The Clerk of the Court of the Ninth Circuit Court of Appeals has been directed to transmit, under the official seal of the Ninth Circuit a copy of the opinion filed concomitantly with this Order. The parties and amici have been directed to file with the Supreme Court of California copies of all briefs and excerpts of record submitted to the Ninth Circuit Court of Appeals.

Sidney R. Thomas

United States Circuit Judge

Notes:

1

The legislation is summarized inCal.

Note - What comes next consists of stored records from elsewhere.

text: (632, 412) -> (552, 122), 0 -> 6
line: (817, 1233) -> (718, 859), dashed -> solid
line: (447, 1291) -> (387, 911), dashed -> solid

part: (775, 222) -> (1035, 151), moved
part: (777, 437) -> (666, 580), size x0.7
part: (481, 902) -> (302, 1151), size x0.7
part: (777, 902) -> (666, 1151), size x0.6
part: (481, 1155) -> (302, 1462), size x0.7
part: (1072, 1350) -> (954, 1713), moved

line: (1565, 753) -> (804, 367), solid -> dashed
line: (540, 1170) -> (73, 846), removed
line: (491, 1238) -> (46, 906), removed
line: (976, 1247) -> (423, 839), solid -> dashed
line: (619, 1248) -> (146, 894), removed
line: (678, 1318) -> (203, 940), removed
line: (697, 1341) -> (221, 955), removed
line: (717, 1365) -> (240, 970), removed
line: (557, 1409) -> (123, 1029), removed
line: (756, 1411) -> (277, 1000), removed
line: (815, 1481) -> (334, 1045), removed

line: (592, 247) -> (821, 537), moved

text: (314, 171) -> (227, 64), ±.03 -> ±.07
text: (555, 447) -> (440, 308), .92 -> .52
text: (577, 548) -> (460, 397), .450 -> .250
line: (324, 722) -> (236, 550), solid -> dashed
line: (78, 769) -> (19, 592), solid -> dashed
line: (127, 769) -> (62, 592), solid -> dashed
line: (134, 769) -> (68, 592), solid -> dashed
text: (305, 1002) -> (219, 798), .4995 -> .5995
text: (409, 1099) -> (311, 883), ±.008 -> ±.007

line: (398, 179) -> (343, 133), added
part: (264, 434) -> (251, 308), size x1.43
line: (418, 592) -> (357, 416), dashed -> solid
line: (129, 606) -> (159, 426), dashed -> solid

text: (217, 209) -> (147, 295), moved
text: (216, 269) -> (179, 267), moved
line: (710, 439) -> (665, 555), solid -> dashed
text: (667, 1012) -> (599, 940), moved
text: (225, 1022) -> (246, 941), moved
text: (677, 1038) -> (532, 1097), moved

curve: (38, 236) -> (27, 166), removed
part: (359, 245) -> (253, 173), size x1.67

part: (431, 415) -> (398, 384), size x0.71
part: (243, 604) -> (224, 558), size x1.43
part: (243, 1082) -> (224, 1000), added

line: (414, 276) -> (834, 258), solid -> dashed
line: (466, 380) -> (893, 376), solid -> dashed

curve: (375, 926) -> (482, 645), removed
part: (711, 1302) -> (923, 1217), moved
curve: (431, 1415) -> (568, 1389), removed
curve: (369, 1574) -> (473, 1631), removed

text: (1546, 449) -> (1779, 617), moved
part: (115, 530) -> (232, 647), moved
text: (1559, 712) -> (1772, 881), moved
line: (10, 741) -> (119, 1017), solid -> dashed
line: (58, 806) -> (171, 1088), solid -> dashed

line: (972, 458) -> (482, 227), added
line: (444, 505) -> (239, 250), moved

Exchange Corp. v. FERC (In re Cal. Power Exchange Corp.), 245 F.3d 1110, 1114-15 (2001).

2

The doctrine takes its name fromRooker v. Fid. Trust Co., 263 U.S. 413, 44 S.Ct. 149, 68 L.Ed. 362 (1923), and District of Columbia Court of Appeals v. Feldman, 460 U.S. 462, 103 S.Ct. 1303, 75 L.Ed.2d 206 (1983). Rooker held that federal statutory jurisdiction over direct appeals from state courts lies exclusively in the Supreme Court and is beyond the original jurisdiction of federal district courts. See Rooker, 263 U.S. at 415-16, 44 S.Ct. 149. Feldman held that this jurisdictional bar extends to particular claims that are "inextricably intertwined" with those a state court has already decided. See Feldman, 460 U.S. at 486-87, 103 S.Ct. 1303.

3

In fact, the district court in PG & E's case rejected the argument that PG & E's state court writ was res judicata of PG & E's federal claimsPac. Gas & Elec. Co. v. Lynch, No. CV 01-1083RSWLSHX, 2001 WL 840611, at *8 (C.D.Cal. May 2, 2001).

4

We also note that"Burford abstention is particularly inappropriate when the plaintiff's claim is based on preemption, because abstaining under Burford would be an implicit ruling on the merits." Morros, 268 F.3d at 705 (quoting Knudsen Corp. v. Nevada State Dairy Comm'n, 676 F.2d 374, 377 (9th Cir. 1982)). Here, SoCal Edison alleges that the federal filed-rate doctrine facially preempts any Commission refusal to permit recovery of SoCal Edison's wholesale procurement costs.